Please join us on January 25 to the Museum of Art’s first public lecture of the spring semester. Janet Catherine Berlo, Professor of Art History and Visual and Cultural Studies at the University of Rochester, will present “Narrative and Abstraction in Plains Indian Art, 1850 to the Present,” in conjunction with the exhibition Art from the Northern Plains. After her 4:30 p.m. lecture in Kresge Auditorium Visual Arts Center, we will hold a reception at the Museum.
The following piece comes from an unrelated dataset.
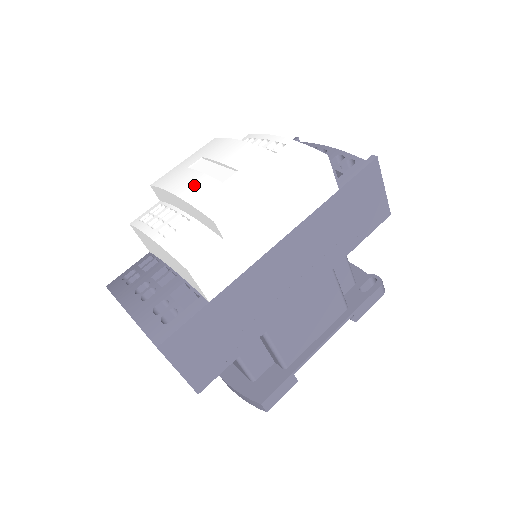
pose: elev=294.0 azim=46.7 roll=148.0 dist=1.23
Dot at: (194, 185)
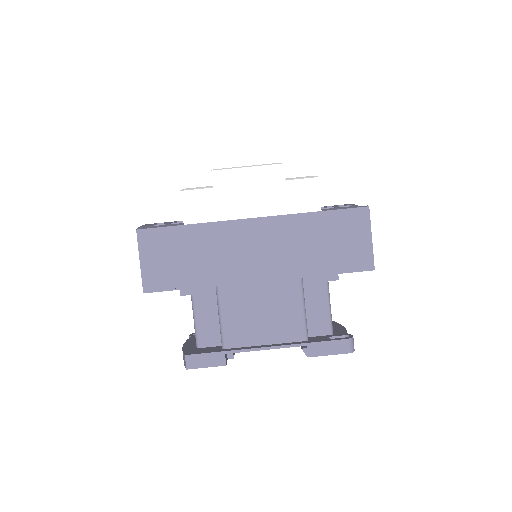
Dot at: occluded
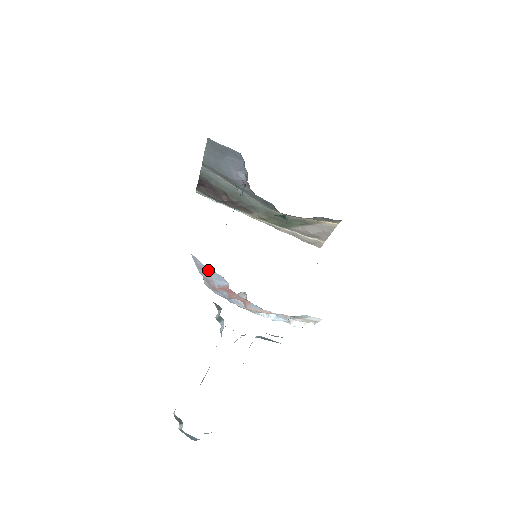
Berlo is one of the most distinguished scholars of historic and contemporary Native American art. Having received a Ph.D. in the History of Art from Yale University, she is the author of numerous books, including Native North American Art (with Ruth B. Phillips; Oxford, 1998, 2015), Plains Indian Drawings 1865-1935 (Abrams, 1996), and Spirit Beings and Sun Dancers: Black Hawk’s Vision of a Lakota World (Braziller Books, 2000). She has taught Native American art history as a visiting professor at Harvard and Yale, and was a Guggenheim Fellow in 1999. In 2017, she was the Senior Scholar in Residence at the Georgia O’Keeffe Research Center in Santa Fe, where she worked on her current book manuscript, Not Native American Art: Falsifications, Misrepresentations, and Vexed Identities.
On the Great Plains of North America in the nineteenth century, men of Lakota and other tribes painted their military exploits and spiritual experiences on hide, muslin, and paper. Women more commonly beaded and painted abstract designs. Berlo’s lecture will focus on these two modes of expression, starting with nineteenth century objects such as winter counts, painted muslins, and beaded clothing and ending with a major work of multi-media installation art made by Canadian Lakota artist Dana Claxton in 2017. She will also consider the history of the Museum’s recently-acquired painting of a Sun Dance ceremony by an unidentified Lakota artist, a work that takes center stage in Art from the Northern Plains.